Hm. The biggest problem there are the definition of "diagonal" and "box".
I mean non-square sudokus are still in NP. If a solution can be validated in polynomial time, a problem is in NP.
And to validate a (x, y) sized sudoku, you need to check (x * y) [ number of total squares] * (x [row] + y [column] + max(x, y)ish [diagonal-ish] + ((x/3) + (y/3)) [box]). The boxes might be weird, but boxes are smaller than the overall sudoku, so we are looking at some max(x, y)^4 or so. Same for the diagonals. The input is x*y numbers, so max(x, y)^2. Very much polynomial in the size of the input[1]
And it should also be easy to show that if an (n, n) sized sudoku has a solution, an (n+k, n+k) sized sudoku has a solution. You kinda shove in the new numbers in knights-kinda moves and that's it.
1: this can be a bit weird, because you need to be careful "what you're polynomial in". If your input is a number or two, you might be polynomial in the magnitude of the number, which however is exponential with the input length.
In this case however, we wouldn't have encoding shenanigans, since we're just placing abstract symbols from the turing machine's alphabet onto an imagined grid.

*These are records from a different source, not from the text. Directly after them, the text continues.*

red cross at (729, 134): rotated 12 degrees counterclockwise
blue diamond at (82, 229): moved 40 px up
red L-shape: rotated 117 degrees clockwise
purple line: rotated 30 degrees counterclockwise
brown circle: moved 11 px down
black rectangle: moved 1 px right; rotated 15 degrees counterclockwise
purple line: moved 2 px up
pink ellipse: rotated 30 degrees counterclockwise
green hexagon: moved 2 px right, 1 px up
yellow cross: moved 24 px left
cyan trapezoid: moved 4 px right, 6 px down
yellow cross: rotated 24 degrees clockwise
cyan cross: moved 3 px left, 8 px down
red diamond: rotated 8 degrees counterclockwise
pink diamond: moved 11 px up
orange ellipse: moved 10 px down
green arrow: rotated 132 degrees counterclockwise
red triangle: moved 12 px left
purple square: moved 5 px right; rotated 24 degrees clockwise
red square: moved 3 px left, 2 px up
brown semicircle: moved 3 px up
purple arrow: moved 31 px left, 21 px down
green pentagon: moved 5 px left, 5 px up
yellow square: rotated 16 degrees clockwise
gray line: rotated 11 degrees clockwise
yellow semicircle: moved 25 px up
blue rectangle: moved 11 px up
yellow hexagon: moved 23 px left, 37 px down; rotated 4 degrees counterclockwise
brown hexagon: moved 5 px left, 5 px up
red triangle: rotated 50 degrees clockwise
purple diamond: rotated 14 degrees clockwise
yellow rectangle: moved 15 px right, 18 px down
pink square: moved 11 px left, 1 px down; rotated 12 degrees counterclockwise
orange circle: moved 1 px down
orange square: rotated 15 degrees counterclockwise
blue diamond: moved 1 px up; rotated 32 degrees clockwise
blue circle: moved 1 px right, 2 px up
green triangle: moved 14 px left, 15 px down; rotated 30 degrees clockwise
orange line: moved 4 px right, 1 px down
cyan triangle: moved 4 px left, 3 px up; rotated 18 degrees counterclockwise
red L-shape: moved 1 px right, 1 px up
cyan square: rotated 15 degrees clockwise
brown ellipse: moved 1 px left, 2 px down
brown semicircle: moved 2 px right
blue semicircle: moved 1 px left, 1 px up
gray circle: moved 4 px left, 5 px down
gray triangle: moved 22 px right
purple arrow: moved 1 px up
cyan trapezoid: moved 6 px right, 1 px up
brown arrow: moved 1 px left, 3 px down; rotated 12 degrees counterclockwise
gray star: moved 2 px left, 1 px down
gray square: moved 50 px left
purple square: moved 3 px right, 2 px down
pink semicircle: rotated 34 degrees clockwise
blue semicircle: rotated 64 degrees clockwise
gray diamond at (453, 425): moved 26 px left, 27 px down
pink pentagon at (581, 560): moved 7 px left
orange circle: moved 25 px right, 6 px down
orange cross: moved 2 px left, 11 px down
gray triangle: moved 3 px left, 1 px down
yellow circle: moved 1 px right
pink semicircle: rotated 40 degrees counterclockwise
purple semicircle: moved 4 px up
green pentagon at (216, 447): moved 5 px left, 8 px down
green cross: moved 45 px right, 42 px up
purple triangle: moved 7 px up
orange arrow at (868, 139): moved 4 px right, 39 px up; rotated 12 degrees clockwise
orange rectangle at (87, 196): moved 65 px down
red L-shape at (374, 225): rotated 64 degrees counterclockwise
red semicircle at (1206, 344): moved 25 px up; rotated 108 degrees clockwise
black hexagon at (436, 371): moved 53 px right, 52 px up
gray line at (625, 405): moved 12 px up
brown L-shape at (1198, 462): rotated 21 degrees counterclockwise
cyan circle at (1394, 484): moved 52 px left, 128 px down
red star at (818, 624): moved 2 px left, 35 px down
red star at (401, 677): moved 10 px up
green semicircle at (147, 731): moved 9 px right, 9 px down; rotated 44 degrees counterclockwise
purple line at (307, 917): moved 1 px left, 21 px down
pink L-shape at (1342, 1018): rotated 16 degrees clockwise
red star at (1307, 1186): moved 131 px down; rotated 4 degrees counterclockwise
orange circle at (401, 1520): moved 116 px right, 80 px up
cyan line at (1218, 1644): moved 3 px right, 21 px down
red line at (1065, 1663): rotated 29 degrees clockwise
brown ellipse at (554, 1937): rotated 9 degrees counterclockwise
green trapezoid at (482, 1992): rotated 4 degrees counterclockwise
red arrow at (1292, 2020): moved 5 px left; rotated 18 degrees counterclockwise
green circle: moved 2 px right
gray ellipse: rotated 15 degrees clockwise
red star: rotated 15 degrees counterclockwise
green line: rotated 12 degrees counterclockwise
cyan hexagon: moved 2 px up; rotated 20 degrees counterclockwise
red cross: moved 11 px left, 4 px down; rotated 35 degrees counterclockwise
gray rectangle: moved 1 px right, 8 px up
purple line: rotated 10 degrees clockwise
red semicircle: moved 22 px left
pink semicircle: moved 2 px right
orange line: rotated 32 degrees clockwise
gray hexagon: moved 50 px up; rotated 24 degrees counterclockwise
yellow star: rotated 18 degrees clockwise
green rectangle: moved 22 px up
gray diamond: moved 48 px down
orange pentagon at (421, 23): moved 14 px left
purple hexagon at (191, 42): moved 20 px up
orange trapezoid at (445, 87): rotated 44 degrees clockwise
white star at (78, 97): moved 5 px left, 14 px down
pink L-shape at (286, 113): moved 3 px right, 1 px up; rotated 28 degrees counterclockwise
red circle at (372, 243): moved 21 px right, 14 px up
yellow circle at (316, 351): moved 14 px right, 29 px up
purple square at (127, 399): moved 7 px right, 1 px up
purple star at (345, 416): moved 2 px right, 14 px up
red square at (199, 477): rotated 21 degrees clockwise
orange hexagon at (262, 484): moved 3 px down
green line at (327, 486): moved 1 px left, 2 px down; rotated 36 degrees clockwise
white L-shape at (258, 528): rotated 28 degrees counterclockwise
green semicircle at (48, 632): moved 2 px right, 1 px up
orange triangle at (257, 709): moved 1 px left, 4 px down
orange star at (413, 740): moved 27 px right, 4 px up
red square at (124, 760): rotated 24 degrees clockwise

That is another very interesting part of complexity theory, yeah.
Like, "Constant time" means, "Runtime independent from input". And, well, solving any sudoku of size 9 or less is a constant times 6.6e21. Maybe a bit more in the exponent, but meh.
Like in graph theory, there are some algorithms for I think maxflow, which solve the thing in O(node_count^4). Theory can push this down to like O(node_count^3) or O(node_count^2.7) or less. That's amazing - you can lose almost 2 orders of magnitude.
Well, implementation of these algorithms and more detailed analysis point out _huge_ precomputations necessary to achieve the speedups. In practice, you'd only see speedups if you had graphs with multiple billions of nodes. In practice, if you deal with a boring subset like "realistically relevant", asymptotically worse algorithms may be the objectively better choice.
Like in this case. Here, some O(n^5) - O(n^9) depending on what the solver does can be better than O(1) for many practical purposes.
In such areas, intuition is little more than a lie.
The problem class of "Solve an arbitrary Sudoku of Size 9" might even be constant runtime, since it's a finite set to search through.